## Try it
The records are to be reproduced verbatim.

Data records

* * * * *

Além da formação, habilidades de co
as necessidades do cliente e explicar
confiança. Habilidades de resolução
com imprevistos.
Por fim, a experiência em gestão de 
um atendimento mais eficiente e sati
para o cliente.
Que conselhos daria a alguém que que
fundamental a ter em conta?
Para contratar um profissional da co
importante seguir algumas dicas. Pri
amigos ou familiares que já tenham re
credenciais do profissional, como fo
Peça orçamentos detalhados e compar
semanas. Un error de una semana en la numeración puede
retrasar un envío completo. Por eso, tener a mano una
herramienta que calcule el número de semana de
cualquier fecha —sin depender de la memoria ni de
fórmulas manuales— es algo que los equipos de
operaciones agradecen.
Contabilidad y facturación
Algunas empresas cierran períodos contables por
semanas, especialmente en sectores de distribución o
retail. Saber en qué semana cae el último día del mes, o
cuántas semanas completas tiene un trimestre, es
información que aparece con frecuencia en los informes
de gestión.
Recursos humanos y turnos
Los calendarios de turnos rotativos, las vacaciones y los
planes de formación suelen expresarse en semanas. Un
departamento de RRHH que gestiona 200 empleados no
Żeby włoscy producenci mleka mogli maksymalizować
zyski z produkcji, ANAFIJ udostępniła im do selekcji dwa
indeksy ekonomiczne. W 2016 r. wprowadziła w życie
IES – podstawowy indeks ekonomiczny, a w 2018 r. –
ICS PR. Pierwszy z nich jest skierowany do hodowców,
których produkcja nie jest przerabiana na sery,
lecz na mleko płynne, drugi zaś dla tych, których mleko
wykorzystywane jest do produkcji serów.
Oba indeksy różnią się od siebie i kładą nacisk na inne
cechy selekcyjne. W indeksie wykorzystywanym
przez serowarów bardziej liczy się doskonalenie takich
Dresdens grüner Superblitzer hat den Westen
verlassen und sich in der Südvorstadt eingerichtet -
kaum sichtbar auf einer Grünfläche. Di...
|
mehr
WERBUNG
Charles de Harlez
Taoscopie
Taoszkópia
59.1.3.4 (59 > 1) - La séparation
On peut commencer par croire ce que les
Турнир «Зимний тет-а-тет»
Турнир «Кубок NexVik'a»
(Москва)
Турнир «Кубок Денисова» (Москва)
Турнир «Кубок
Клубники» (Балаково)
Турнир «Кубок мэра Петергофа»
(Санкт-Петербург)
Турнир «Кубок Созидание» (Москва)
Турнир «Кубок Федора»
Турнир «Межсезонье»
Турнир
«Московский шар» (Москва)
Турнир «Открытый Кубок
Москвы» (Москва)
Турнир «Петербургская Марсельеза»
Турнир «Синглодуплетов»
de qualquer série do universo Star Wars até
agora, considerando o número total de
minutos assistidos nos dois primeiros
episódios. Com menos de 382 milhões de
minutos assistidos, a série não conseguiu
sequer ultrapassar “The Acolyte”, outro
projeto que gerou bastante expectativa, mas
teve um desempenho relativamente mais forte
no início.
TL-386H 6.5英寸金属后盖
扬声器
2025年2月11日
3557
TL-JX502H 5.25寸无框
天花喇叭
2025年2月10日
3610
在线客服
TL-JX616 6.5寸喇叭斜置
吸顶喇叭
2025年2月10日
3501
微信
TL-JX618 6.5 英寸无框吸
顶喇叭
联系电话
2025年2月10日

* * * * *

## Response
Além da formação, habilidades de co
as necessidades do cliente e explicar
confiança. Habilidades de resolução
com imprevistos.
Por fim, a experiência em gestão de 
um atendimento mais eficiente e sati
para o cliente.
Que conselhos daria a alguém que que
fundamental a ter em conta?
Para contratar um profissional da co
importante seguir algumas dicas. Pri
amigos ou familiares que já tenham re
credenciais do profissional, como fo
Peça orçamentos detalhados e compar
semanas. Un error de una semana en la numeración puede
retrasar un envío completo. Por eso, tener a mano una
herramienta que calcule el número de semana de
cualquier fecha —sin depender de la memoria ni de
fórmulas manuales— es algo que los equipos de
operaciones agradecen.
Contabilidad y facturación
Algunas empresas cierran períodos contables por
semanas, especialmente en sectores de distribución o
retail. Saber en qué semana cae el último día del mes, o
cuántas semanas completas tiene un trimestre, es
información que aparece con frecuencia en los informes
de gestión.
Recursos humanos y turnos
Los calendarios de turnos rotativos, las vacaciones y los
planes de formación suelen expresarse en semanas. Un
departamento de RRHH que gestiona 200 empleados no
Żeby włoscy producenci mleka mogli maksymalizować
zyski z produkcji, ANAFIJ udostępniła im do selekcji dwa
indeksy ekonomiczne. W 2016 r. wprowadziła w życie
IES – podstawowy indeks ekonomiczny, a w 2018 r. –
ICS PR. Pierwszy z nich jest skierowany do hodowców,
których produkcja nie jest przerabiana na sery,
lecz na mleko płynne, drugi zaś dla tych, których mleko
wykorzystywane jest do produkcji serów.
Oba indeksy różnią się od siebie i kładą nacisk na inne
cechy selekcyjne. W indeksie wykorzystywanym
przez serowarów bardziej liczy się doskonalenie takich
Dresdens grüner Superblitzer hat den Westen
verlassen und sich in der Südvorstadt eingerichtet -
kaum sichtbar auf einer Grünfläche. Di...
|
mehr
WERBUNG
Charles de Harlez
Taoscopie
Taoszkópia
59.1.3.4 (59 > 1) - La séparation
On peut commencer par croire ce que les
Турнир «Зимний тет-а-тет»
Турнир «Кубок NexVik'a»
(Москва)
Турнир «Кубок Денисова» (Москва)
Турнир «Кубок
Клубники» (Балаково)
Турнир «Кубок мэра Петергофа»
(Санкт-Петербург)
Турнир «Кубок Созидание» (Москва)
Турнир «Кубок Федора»
Турнир «Межсезонье»
Турнир
«Московский шар» (Москва)
Турнир «Открытый Кубок
Москвы» (Москва)
Турнир «Петербургская Марсельеза»
Турнир «Синглодуплетов»
de qualquer série do universo Star Wars até
agora, considerando o número total de
minutos assistidos nos dois primeiros
episódios. Com menos de 382 milhões de
minutos assistidos, a série não conseguiu
sequer ultrapassar “The Acolyte”, outro
projeto que gerou bastante expectativa, mas
teve um desempenho relativamente mais forte
no início.
TL-386H 6.5英寸金属后盖
扬声器
2025年2月11日
3557
TL-JX502H 5.25寸无框
天花喇叭
2025年2月10日
3610
在线客服
TL-JX616 6.5寸喇叭斜置
吸顶喇叭
2025年2月10日
3501
微信
TL-JX618 6.5 英寸无框吸
顶喇叭
联系电话
2025年2月10日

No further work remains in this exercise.